When I borrowed one of the machines earlier this month, the rolled pork belly that I cooked sous-vide and then finished in a deep fryer was okay, but to my taste pork belly is far better suited to a conventional oven.
Similarly, the asparagus spears a Cedarlane Culinary representative served at The Cookbook Store were overcooked.
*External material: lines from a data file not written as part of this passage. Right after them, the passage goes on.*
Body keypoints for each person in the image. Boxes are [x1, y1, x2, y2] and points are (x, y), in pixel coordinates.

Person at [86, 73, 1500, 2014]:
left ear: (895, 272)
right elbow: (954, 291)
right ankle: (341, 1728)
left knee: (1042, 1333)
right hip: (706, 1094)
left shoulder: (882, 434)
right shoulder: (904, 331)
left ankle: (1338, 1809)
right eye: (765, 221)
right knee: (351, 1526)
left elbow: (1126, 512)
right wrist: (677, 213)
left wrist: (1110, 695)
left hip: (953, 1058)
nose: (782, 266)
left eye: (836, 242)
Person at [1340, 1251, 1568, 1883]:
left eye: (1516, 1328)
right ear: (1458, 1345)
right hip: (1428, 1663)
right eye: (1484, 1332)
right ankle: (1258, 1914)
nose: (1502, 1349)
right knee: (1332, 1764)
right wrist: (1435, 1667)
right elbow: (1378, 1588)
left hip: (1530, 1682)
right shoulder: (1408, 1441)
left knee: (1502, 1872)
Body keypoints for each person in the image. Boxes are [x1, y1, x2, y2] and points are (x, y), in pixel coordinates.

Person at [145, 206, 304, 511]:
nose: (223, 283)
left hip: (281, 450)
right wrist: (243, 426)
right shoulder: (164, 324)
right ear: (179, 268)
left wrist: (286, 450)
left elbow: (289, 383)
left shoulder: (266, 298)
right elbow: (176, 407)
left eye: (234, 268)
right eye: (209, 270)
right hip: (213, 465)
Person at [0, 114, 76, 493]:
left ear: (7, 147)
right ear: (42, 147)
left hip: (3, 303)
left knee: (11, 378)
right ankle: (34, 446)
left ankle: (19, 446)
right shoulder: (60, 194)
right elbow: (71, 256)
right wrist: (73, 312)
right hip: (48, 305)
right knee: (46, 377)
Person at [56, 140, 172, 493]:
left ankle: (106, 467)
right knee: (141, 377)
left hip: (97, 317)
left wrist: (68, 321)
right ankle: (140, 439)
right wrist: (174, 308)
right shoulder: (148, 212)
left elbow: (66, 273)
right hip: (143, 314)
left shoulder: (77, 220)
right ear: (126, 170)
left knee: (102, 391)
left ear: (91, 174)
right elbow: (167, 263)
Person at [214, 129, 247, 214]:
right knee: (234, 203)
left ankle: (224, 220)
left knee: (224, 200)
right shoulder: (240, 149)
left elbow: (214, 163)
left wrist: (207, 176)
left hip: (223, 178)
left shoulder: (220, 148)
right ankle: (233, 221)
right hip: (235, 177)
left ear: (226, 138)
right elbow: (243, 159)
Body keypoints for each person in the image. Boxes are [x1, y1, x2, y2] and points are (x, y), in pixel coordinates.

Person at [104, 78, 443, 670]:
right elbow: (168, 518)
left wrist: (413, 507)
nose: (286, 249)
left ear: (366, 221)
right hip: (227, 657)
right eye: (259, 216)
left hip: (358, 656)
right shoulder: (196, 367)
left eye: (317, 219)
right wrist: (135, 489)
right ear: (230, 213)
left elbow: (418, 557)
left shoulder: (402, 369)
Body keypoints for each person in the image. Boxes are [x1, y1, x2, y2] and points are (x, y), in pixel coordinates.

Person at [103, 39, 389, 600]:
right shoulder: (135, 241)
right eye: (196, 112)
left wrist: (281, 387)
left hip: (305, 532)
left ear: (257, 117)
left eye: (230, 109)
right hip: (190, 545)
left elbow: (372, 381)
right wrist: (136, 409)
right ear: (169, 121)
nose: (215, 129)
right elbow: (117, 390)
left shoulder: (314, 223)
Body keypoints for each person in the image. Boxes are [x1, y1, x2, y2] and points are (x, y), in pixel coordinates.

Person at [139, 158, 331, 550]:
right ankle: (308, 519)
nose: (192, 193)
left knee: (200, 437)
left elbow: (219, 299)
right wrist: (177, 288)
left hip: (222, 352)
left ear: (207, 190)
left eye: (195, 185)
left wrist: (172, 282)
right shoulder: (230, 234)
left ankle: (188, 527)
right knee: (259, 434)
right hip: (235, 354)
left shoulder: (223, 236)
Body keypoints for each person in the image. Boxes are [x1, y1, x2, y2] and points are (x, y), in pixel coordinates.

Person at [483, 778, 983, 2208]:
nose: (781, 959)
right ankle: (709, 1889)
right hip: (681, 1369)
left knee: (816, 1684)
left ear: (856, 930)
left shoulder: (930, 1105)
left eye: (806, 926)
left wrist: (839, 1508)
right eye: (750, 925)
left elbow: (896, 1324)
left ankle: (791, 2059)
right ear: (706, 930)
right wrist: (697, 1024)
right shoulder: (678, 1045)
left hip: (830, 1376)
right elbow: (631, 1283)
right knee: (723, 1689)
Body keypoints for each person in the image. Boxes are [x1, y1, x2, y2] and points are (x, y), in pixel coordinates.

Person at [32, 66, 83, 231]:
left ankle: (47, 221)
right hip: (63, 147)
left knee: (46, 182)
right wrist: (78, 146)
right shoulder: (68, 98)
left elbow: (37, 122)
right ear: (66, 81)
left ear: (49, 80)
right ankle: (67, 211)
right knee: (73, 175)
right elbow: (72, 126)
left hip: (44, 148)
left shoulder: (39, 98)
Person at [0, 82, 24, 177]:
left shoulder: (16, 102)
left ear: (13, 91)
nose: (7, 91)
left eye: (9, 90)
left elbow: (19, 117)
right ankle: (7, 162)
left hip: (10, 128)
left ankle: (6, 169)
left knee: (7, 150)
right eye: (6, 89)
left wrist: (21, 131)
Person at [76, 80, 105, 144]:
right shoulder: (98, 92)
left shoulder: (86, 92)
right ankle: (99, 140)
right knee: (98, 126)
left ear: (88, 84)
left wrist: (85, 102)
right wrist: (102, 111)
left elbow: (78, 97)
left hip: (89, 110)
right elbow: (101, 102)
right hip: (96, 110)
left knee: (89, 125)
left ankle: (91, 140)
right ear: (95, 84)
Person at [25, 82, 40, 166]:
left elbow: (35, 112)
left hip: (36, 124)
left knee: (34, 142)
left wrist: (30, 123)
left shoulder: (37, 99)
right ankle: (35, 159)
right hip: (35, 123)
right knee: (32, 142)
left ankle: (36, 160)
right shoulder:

Mr. Lamson said the technology’s benefits will far outweigh the drawbacks, however. “We had this same hurdle with the Juiceman: We had to overcome this idea that vegetable juice tastes terrible,” he said.
“With a new product like this, once you get enough of them out there and the word of mouth starts, that’s when things really take off,” he said. “I think we’re right on the cusp of that.”